■ **TASK LIST**
(A) Answer these questions from the article on the village of Ohio, Illinois:
(i) On what date was Ohio first incorporated as a village?
(ii) What total area do the 2021 census gazetteer files give for Ohio?
(iii) How many housing units did the village have as of the 2020 census?
(B) Extend the article on the village of Ohio, Illinois, starting after its final sentence.

■ **GIVEN PASSAGE**
--------------------------------
Ohio is a village in Bureau County, Illinois, United States. The population was 465 at the 2020 census. It is part of the Ottawa Micropolitan Statistical Area.

==History==
Ohio was first incorporated as a village on January 22, 1877. A post office called Ohio has been in operation since 1854. The village was named after the state of Ohio.

==Geography==
According to the 2021 census gazetteer files, Ohio has a total area of 0.75 sqmi, all land.

==Demographics==

As of the 2020 census there were 465 people, 227 households, and 150 families residing in the village. The population density was 617.53 PD/sqmi. There were 239 housing units at an average density of 317.40 /sqmi. The racial makeup of the village was 92.90% White, 0.65% African American, 0.65% Asian, 0.65% from other races, and 5.16% from two or more races. Hispanic or Latino of any race were 2.15% of the population.
--------------------------------
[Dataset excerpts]
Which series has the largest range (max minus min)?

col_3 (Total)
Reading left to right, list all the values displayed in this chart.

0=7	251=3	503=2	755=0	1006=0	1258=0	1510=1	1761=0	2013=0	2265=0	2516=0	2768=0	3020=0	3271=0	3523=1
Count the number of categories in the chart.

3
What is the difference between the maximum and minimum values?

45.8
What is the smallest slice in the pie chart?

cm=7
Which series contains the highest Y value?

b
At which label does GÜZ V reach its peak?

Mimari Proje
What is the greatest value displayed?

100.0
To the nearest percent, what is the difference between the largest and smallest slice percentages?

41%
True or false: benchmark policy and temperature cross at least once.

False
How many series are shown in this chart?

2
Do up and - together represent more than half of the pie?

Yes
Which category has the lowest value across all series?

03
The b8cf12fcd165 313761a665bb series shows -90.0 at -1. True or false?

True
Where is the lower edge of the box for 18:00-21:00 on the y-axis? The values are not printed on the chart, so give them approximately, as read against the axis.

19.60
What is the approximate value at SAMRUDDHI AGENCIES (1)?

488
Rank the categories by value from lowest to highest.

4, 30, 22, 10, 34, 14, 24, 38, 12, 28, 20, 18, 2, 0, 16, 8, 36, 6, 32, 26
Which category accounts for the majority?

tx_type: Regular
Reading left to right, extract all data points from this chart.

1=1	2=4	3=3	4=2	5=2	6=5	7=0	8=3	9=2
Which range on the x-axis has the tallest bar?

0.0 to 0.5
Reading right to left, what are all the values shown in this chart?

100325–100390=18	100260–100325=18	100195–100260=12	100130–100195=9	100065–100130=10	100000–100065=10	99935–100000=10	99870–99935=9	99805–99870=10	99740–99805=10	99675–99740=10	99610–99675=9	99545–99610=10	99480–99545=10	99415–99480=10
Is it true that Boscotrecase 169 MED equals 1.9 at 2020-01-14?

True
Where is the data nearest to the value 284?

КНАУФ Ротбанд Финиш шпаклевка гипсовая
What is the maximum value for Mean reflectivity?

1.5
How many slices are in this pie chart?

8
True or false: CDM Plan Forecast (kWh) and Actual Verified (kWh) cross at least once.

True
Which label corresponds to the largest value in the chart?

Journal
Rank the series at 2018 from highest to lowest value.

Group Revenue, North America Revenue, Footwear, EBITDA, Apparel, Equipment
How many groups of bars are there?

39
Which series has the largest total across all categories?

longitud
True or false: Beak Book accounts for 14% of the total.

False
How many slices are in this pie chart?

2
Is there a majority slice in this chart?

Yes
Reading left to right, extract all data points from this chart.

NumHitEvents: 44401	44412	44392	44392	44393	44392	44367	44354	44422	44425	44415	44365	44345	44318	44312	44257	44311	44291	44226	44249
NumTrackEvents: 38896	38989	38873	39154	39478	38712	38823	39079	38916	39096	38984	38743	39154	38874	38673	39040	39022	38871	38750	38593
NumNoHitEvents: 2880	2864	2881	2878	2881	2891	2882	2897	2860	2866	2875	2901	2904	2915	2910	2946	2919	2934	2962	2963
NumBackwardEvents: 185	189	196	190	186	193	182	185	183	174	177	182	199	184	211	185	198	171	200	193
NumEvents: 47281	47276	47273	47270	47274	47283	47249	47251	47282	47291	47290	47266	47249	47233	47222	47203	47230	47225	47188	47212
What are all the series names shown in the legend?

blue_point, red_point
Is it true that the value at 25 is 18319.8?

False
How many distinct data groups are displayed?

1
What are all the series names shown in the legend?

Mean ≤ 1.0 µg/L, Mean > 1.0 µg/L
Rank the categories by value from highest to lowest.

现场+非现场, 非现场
--------------------------------
■ **EXPECTED OUTPUTS**
(A)
(i) January 22, 1877
(ii) 0.75 square miles, all land
(iii) 239

(B)
There were 227 households, out of which 19.8% had children under the age of 18 living with them, 39.65% were married couples living together, 25.11% had a female householder with no husband present, and 33.92% were non-families. 31.28% of all households were made up of individuals, and 16.30% had someone living alone who was 65 years of age or older. The average household size was 2.62 and the average family size was 2.22.

The village's age distribution consisted of 12.8% under the age of 18, 10.2% from 18 to 24, 26.7% from 25 to 44, 30.2% from 45 to 64, and 20.0% who were 65 years of age or older. The median age was 45.2 years. For every 100 females, there were 89.2 males. For every 100 females age 18 and over, there were 100.0 males.

The median income for a household in the village was $60,208, and the median income for a family was $61,944. Males had a median income of $49,500 versus $14,489 for females. The per capita income for the village was $31,656. About 1.3% of families and 13.0% of the population were below the poverty line, including none of those under age 18 and 16.5% of those age 65 or over.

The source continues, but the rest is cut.